_Your instructions_. Copy the data without any changes, beginning with the line that contains "phylum: Arthropoda" and ending after the line that contains "scientific name: Dystovomita". Include both of those lines.

_Records for the task_.
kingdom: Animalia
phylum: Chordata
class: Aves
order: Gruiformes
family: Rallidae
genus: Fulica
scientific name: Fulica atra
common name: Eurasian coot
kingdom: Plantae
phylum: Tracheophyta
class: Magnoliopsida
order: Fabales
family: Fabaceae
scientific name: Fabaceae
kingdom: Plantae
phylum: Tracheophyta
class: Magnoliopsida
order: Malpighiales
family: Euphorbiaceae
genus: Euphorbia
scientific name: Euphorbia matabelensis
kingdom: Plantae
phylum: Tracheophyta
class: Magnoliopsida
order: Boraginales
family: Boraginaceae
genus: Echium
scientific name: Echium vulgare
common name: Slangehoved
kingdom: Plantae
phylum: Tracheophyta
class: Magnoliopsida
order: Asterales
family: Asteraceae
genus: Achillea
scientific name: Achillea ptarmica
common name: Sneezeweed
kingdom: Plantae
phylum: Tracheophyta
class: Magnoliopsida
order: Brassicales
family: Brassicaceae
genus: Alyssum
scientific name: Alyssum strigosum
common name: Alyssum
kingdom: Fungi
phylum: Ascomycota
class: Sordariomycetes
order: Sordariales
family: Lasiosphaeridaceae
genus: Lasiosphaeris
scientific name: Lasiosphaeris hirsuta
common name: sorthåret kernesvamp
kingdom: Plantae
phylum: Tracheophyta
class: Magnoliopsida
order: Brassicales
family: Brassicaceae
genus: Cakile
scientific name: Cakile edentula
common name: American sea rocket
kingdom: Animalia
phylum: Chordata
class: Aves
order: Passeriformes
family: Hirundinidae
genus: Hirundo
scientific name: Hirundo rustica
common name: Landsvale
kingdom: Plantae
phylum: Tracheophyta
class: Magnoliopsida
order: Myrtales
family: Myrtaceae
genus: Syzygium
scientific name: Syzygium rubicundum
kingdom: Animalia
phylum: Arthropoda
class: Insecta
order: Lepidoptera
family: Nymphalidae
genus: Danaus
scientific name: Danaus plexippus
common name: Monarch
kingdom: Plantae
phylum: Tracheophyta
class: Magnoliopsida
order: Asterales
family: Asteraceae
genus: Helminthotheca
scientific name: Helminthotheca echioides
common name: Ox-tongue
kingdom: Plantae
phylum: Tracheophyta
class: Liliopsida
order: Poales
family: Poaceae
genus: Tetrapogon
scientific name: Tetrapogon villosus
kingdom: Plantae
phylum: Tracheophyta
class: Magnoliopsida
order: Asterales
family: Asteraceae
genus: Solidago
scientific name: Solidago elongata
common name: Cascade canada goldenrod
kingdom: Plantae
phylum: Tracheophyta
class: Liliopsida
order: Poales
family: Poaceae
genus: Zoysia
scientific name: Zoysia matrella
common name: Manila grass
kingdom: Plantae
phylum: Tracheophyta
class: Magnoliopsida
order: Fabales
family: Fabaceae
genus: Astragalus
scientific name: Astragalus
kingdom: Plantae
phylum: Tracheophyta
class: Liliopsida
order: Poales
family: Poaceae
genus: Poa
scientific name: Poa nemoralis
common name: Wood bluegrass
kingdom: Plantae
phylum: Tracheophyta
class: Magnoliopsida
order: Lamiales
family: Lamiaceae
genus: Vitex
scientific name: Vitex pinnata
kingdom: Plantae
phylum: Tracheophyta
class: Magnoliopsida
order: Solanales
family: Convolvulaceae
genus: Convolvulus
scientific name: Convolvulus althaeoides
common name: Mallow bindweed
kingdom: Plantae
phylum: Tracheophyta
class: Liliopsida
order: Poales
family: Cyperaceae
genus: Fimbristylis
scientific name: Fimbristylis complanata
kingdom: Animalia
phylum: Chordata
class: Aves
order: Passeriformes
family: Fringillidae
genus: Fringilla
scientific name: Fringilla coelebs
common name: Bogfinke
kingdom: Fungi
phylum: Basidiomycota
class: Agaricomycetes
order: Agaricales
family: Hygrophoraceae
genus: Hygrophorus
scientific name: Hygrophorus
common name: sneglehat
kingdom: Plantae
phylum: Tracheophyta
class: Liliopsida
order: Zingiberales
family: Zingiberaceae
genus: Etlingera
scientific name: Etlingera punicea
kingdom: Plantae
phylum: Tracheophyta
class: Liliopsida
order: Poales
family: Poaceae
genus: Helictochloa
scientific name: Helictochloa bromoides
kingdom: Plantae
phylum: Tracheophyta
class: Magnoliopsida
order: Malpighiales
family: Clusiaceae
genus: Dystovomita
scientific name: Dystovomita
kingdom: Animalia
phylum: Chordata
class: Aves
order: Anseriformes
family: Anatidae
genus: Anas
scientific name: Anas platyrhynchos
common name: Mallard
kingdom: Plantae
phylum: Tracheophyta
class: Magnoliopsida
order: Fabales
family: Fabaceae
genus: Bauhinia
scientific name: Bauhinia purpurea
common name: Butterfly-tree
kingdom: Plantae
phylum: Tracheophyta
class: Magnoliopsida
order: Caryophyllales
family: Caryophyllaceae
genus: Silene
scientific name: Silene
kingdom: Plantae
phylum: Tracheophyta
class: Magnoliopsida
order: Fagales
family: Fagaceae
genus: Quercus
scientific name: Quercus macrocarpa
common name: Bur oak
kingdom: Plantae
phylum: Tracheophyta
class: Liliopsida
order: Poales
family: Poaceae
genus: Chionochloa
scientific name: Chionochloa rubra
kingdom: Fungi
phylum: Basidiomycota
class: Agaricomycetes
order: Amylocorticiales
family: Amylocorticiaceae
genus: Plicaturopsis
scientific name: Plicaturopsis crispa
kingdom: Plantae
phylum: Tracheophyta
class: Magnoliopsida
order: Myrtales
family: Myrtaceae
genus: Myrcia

_Correct response_.
phylum: Arthropoda
class: Insecta
order: Lepidoptera
family: Nymphalidae
genus: Danaus
scientific name: Danaus plexippus
common name: Monarch
kingdom: Plantae
phylum: Tracheophyta
class: Magnoliopsida
order: Asterales
family: Asteraceae
genus: Helminthotheca
scientific name: Helminthotheca echioides
common name: Ox-tongue
kingdom: Plantae
phylum: Tracheophyta
class: Liliopsida
order: Poales
family: Poaceae
genus: Tetrapogon
scientific name: Tetrapogon villosus
kingdom: Plantae
phylum: Tracheophyta
class: Magnoliopsida
order: Asterales
family: Asteraceae
genus: Solidago
scientific name: Solidago elongata
common name: Cascade canada goldenrod
kingdom: Plantae
phylum: Tracheophyta
class: Liliopsida
order: Poales
family: Poaceae
genus: Zoysia
scientific name: Zoysia matrella
common name: Manila grass
kingdom: Plantae
phylum: Tracheophyta
class: Magnoliopsida
order: Fabales
family: Fabaceae
genus: Astragalus
scientific name: Astragalus
kingdom: Plantae
phylum: Tracheophyta
class: Liliopsida
order: Poales
family: Poaceae
genus: Poa
scientific name: Poa nemoralis
common name: Wood bluegrass
kingdom: Plantae
phylum: Tracheophyta
class: Magnoliopsida
order: Lamiales
family: Lamiaceae
genus: Vitex
scientific name: Vitex pinnata
kingdom: Plantae
phylum: Tracheophyta
class: Magnoliopsida
order: Solanales
family: Convolvulaceae
genus: Convolvulus
scientific name: Convolvulus althaeoides
common name: Mallow bindweed
kingdom: Plantae
phylum: Tracheophyta
class: Liliopsida
order: Poales
family: Cyperaceae
genus: Fimbristylis
scientific name: Fimbristylis complanata
kingdom: Animalia
phylum: Chordata
class: Aves
order: Passeriformes
family: Fringillidae
genus: Fringilla
scientific name: Fringilla coelebs
common name: Bogfinke
kingdom: Fungi
phylum: Basidiomycota
class: Agaricomycetes
order: Agaricales
family: Hygrophoraceae
genus: Hygrophorus
scientific name: Hygrophorus
common name: sneglehat
kingdom: Plantae
phylum: Tracheophyta
class: Liliopsida
order: Zingiberales
family: Zingiberaceae
genus: Etlingera
scientific name: Etlingera punicea
kingdom: Plantae
phylum: Tracheophyta
class: Liliopsida
order: Poales
family: Poaceae
genus: Helictochloa
scientific name: Helictochloa bromoides
kingdom: Plantae
phylum: Tracheophyta
class: Magnoliopsida
order: Malpighiales
family: Clusiaceae
genus: Dystovomita
scientific name: Dystovomita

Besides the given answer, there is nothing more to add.